> _Work task_: Produce a word-for-word copy of the listing below without its pictures.

> _Supplied data_:
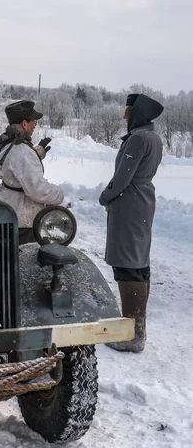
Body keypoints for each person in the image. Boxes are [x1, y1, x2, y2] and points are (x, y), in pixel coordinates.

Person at [99, 93, 164, 352]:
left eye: (127, 112)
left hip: (130, 203)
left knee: (127, 264)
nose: (125, 117)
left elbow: (123, 177)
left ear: (137, 112)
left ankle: (133, 336)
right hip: (142, 201)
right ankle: (138, 330)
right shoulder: (153, 136)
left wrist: (105, 196)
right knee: (139, 262)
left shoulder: (138, 138)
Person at [0, 100, 64, 244]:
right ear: (24, 124)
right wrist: (59, 194)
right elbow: (37, 190)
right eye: (33, 121)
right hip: (23, 223)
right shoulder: (23, 152)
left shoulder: (8, 144)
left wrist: (37, 152)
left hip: (10, 213)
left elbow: (17, 166)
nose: (35, 124)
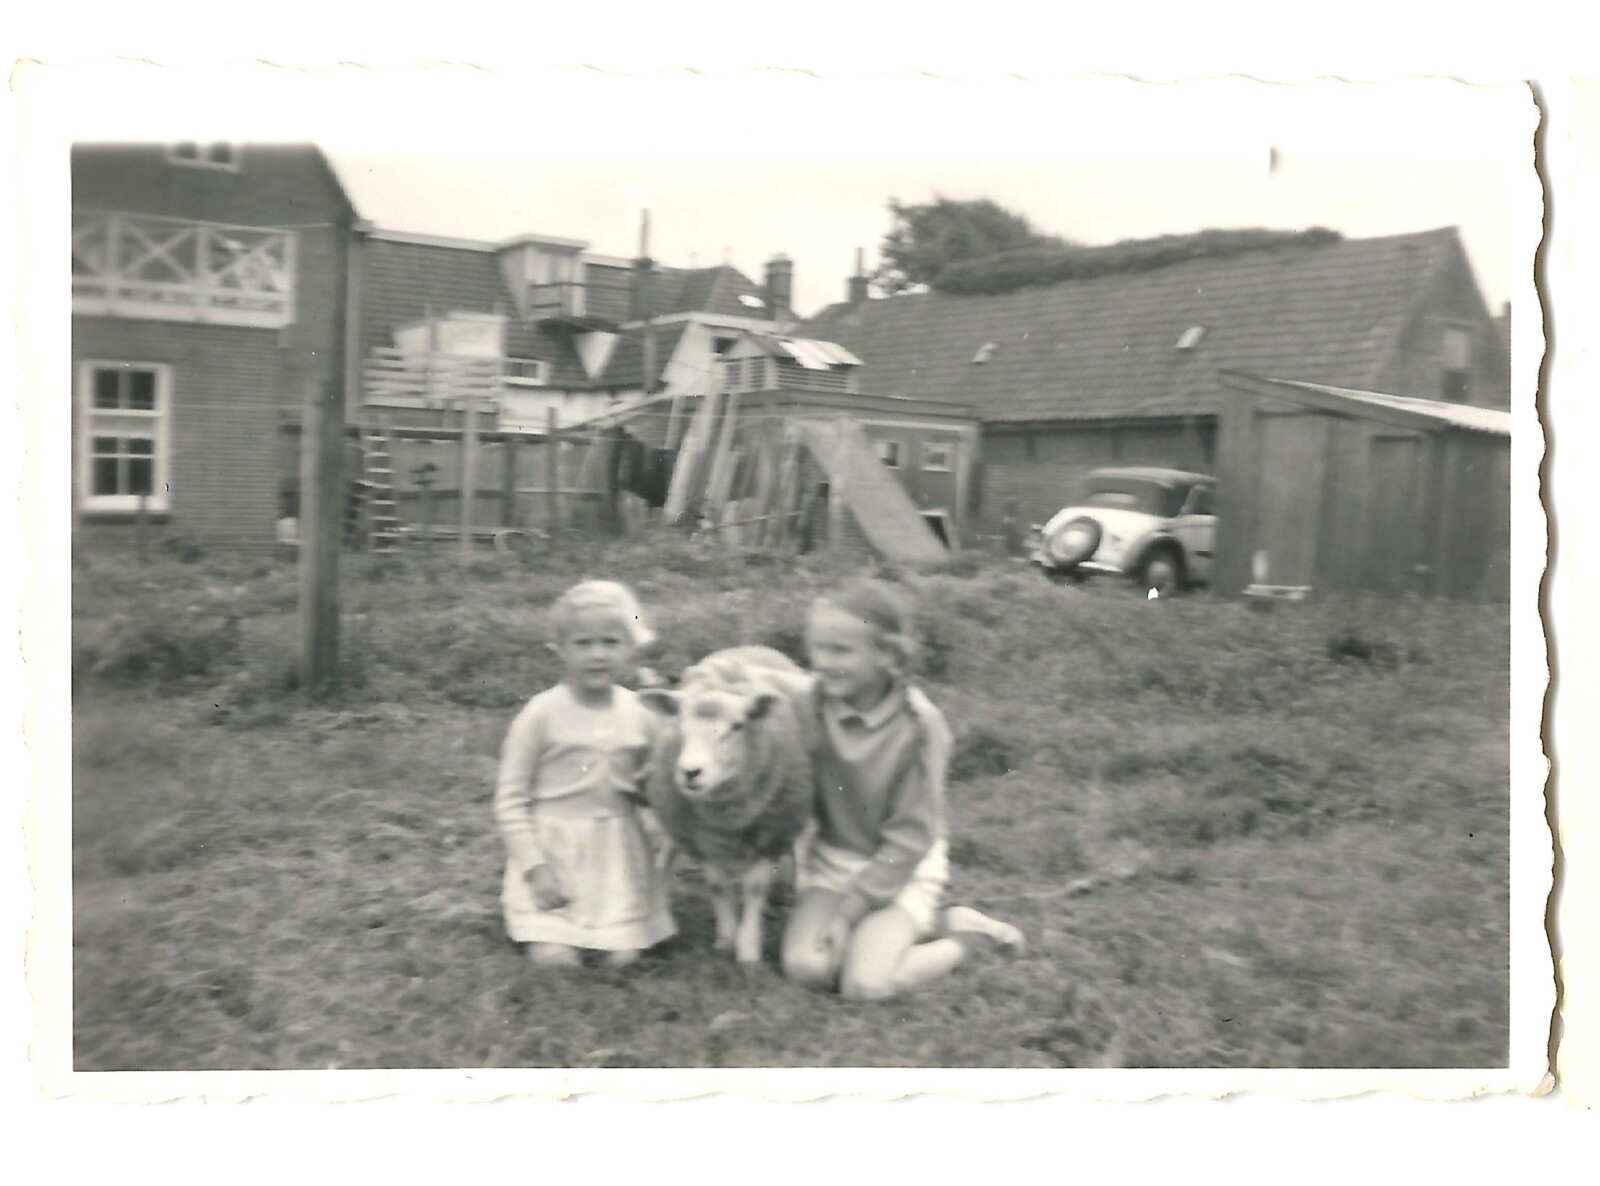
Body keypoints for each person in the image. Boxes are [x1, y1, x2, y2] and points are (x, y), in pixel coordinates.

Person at [781, 581, 1024, 1000]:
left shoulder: (919, 727)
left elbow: (910, 838)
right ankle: (927, 923)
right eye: (816, 648)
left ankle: (964, 940)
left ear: (887, 656)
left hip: (900, 868)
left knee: (865, 986)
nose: (821, 662)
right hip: (832, 864)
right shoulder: (808, 704)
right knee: (806, 967)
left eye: (840, 651)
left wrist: (848, 914)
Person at [493, 580, 675, 968]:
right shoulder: (541, 714)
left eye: (610, 643)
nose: (597, 655)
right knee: (555, 958)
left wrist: (653, 803)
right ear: (559, 649)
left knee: (622, 959)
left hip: (617, 855)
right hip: (556, 852)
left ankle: (620, 931)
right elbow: (510, 800)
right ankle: (550, 931)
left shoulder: (641, 712)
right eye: (583, 643)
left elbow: (659, 781)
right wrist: (535, 868)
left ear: (630, 647)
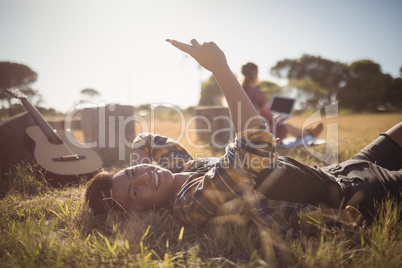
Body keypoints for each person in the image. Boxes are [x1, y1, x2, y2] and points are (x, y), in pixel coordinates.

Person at [85, 39, 401, 236]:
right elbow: (256, 145)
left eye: (132, 174)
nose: (143, 178)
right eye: (136, 193)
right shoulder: (191, 203)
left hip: (336, 171)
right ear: (143, 212)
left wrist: (138, 165)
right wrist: (220, 69)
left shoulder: (180, 168)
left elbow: (147, 140)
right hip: (357, 194)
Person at [240, 62, 323, 140]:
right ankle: (308, 134)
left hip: (242, 133)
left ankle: (307, 132)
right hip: (258, 135)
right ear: (255, 74)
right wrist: (275, 118)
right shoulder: (256, 94)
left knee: (281, 125)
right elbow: (268, 116)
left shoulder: (239, 93)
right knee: (285, 126)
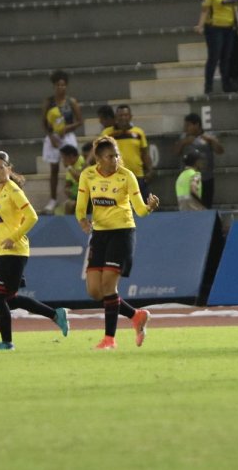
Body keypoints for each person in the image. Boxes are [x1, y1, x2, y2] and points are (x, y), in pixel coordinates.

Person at [0, 151, 71, 350]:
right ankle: (56, 314)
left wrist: (13, 237)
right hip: (1, 251)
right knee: (9, 299)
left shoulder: (13, 191)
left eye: (0, 167)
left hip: (15, 251)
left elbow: (32, 217)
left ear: (9, 169)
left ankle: (7, 342)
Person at [76, 136, 159, 350]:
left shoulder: (126, 176)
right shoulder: (88, 175)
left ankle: (109, 339)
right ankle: (136, 315)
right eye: (109, 156)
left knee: (108, 285)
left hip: (122, 233)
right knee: (95, 291)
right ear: (99, 158)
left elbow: (139, 210)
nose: (114, 160)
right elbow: (80, 207)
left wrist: (149, 207)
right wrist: (83, 221)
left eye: (116, 155)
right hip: (100, 235)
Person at [41, 71, 84, 214]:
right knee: (54, 169)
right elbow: (43, 123)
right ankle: (52, 200)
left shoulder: (71, 102)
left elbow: (80, 121)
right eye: (58, 85)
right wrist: (51, 137)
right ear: (54, 86)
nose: (61, 88)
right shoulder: (49, 102)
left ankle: (77, 195)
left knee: (72, 166)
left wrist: (67, 128)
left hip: (68, 136)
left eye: (63, 85)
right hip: (53, 137)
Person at [196, 0, 238, 94]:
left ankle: (226, 85)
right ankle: (208, 86)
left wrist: (235, 22)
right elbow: (205, 10)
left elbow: (232, 5)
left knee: (226, 57)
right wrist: (200, 25)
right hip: (214, 28)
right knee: (214, 57)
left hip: (229, 27)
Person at [99, 104, 154, 198]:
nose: (123, 118)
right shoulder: (107, 133)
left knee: (144, 204)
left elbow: (145, 153)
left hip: (137, 176)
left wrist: (150, 170)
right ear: (116, 117)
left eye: (125, 115)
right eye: (120, 115)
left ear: (130, 117)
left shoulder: (138, 133)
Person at [172, 113, 224, 208]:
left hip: (206, 178)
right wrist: (183, 143)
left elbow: (220, 151)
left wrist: (212, 140)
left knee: (206, 207)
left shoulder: (209, 136)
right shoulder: (183, 138)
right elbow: (175, 153)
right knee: (190, 207)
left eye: (188, 125)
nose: (185, 128)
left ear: (197, 125)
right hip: (189, 179)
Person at [58, 144, 87, 215]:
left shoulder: (83, 162)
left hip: (86, 196)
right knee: (58, 210)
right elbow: (68, 184)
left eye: (64, 158)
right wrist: (66, 189)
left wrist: (68, 167)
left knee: (69, 205)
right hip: (75, 196)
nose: (63, 161)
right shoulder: (71, 167)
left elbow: (79, 179)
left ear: (71, 156)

> _Completed task_:
Body keypoints for each person in the image. Boxes are [x1, y1, x2, y2] and points are (x, y), in pixel coordinates.

Person at [99, 93, 164, 352]:
left eye: (127, 112)
left hip: (130, 203)
left knee: (127, 264)
nose: (125, 117)
left elbow: (123, 177)
left ear: (137, 112)
left ankle: (133, 336)
right hip: (142, 201)
right ankle: (138, 330)
right shoulder: (153, 136)
left wrist: (105, 196)
right knee: (139, 262)
left shoulder: (138, 138)
Person at [0, 100, 64, 244]:
right ear: (24, 124)
right wrist: (59, 194)
right elbow: (37, 190)
right eye: (33, 121)
right hip: (23, 223)
right shoulder: (23, 152)
left shoulder: (8, 144)
left wrist: (37, 152)
left hip: (10, 213)
left elbow: (17, 166)
nose: (35, 124)
Body keypoints for each person in the image. Boxes are [x1, y1, x2, y2] and points are (x, y), in pixel coordinates.

Person at [781, 581, 1024, 1000]:
left shoulder: (919, 727)
left elbow: (910, 838)
right ankle: (927, 923)
right eye: (816, 648)
left ankle: (964, 940)
left ear: (887, 656)
left hip: (900, 868)
left knee: (865, 986)
nose: (821, 662)
right hip: (832, 864)
right shoulder: (808, 704)
right knee: (806, 967)
left eye: (840, 651)
left wrist: (848, 914)
Person at [493, 580, 675, 968]:
right shoulder: (541, 714)
left eye: (610, 643)
nose: (597, 655)
right knee: (555, 958)
left wrist: (653, 803)
right ear: (559, 649)
left knee: (622, 959)
left hip: (617, 855)
right hip: (556, 852)
left ankle: (620, 931)
right elbow: (510, 800)
right ankle: (550, 931)
left shoulder: (641, 712)
right eye: (583, 643)
left elbow: (659, 781)
right wrist: (535, 868)
left ear: (630, 647)
Body keypoints for each person in the image. Boxes are [x1, y1, x2, y2] and points are (x, y), in pixel coordinates.

Person at [85, 39, 401, 236]:
right elbow: (256, 145)
left eye: (132, 174)
nose: (143, 178)
right eye: (136, 193)
right shoulder: (191, 203)
left hip: (336, 171)
right ear: (143, 212)
left wrist: (138, 165)
right wrist: (220, 69)
left shoulder: (180, 168)
left elbow: (147, 140)
right hip: (357, 194)
Person at [240, 62, 323, 140]:
right ankle: (308, 134)
left hip: (242, 133)
left ankle: (307, 132)
right hip: (258, 135)
right ear: (255, 74)
right wrist: (275, 118)
right shoulder: (256, 94)
left knee: (281, 125)
right elbow: (268, 116)
left shoulder: (239, 93)
right knee: (285, 126)
Body keypoints for each person in the image. Boxes are [x1, y1, x2, y2] and points are (x, y), in pixel coordinates.

Person at [0, 151, 71, 350]:
right ankle: (56, 314)
left wrist: (13, 237)
right hip: (1, 251)
right knee: (9, 299)
left shoulder: (13, 191)
left eye: (0, 167)
left hip: (15, 251)
left elbow: (32, 217)
left ear: (9, 169)
left ankle: (7, 342)
Person at [76, 136, 159, 350]:
left shoulder: (126, 176)
right shoulder: (88, 175)
left ankle: (109, 339)
right ankle: (136, 315)
right eye: (109, 156)
left knee: (108, 285)
left hip: (122, 233)
right knee: (95, 291)
right ear: (99, 158)
left elbow: (139, 210)
nose: (114, 160)
right elbow: (80, 207)
left wrist: (149, 207)
right wrist: (83, 221)
left eye: (116, 155)
right hip: (100, 235)
Person at [41, 71, 84, 214]:
right knee: (54, 169)
right elbow: (43, 123)
right ankle: (52, 200)
left shoulder: (71, 102)
left elbow: (80, 121)
right eye: (58, 85)
right wrist: (51, 137)
right ear: (54, 86)
nose: (61, 88)
right shoulder: (49, 102)
left ankle: (77, 195)
left knee: (72, 166)
left wrist: (67, 128)
left hip: (68, 136)
left eye: (63, 85)
right hip: (53, 137)
Person at [196, 0, 238, 94]:
left ankle: (226, 85)
right ankle: (208, 86)
left wrist: (235, 22)
right elbow: (205, 10)
left elbow: (232, 5)
left knee: (226, 57)
right wrist: (200, 25)
right hip: (214, 28)
right knee: (214, 57)
left hip: (229, 27)
Person at [99, 104, 154, 198]:
nose: (123, 118)
right shoulder: (107, 133)
left knee: (144, 204)
left elbow: (145, 153)
left hip: (137, 176)
left wrist: (150, 170)
right ear: (116, 117)
left eye: (125, 115)
right eye: (120, 115)
left ear: (130, 117)
left shoulder: (138, 133)
Person at [172, 113, 224, 208]:
left hip: (206, 178)
right wrist: (183, 143)
left elbow: (220, 151)
left wrist: (212, 140)
left knee: (206, 207)
left shoulder: (209, 136)
right shoulder: (183, 138)
right elbow: (175, 153)
right knee: (190, 207)
left eye: (188, 125)
nose: (185, 128)
left ear: (197, 125)
right hip: (189, 179)
Person at [58, 144, 87, 215]:
left shoulder: (83, 162)
left hip: (86, 196)
right knee: (58, 210)
right elbow: (68, 184)
left eye: (64, 158)
right wrist: (66, 189)
left wrist: (68, 167)
left knee: (69, 205)
right hip: (75, 196)
nose: (63, 161)
right shoulder: (71, 167)
left elbow: (79, 179)
left ear: (71, 156)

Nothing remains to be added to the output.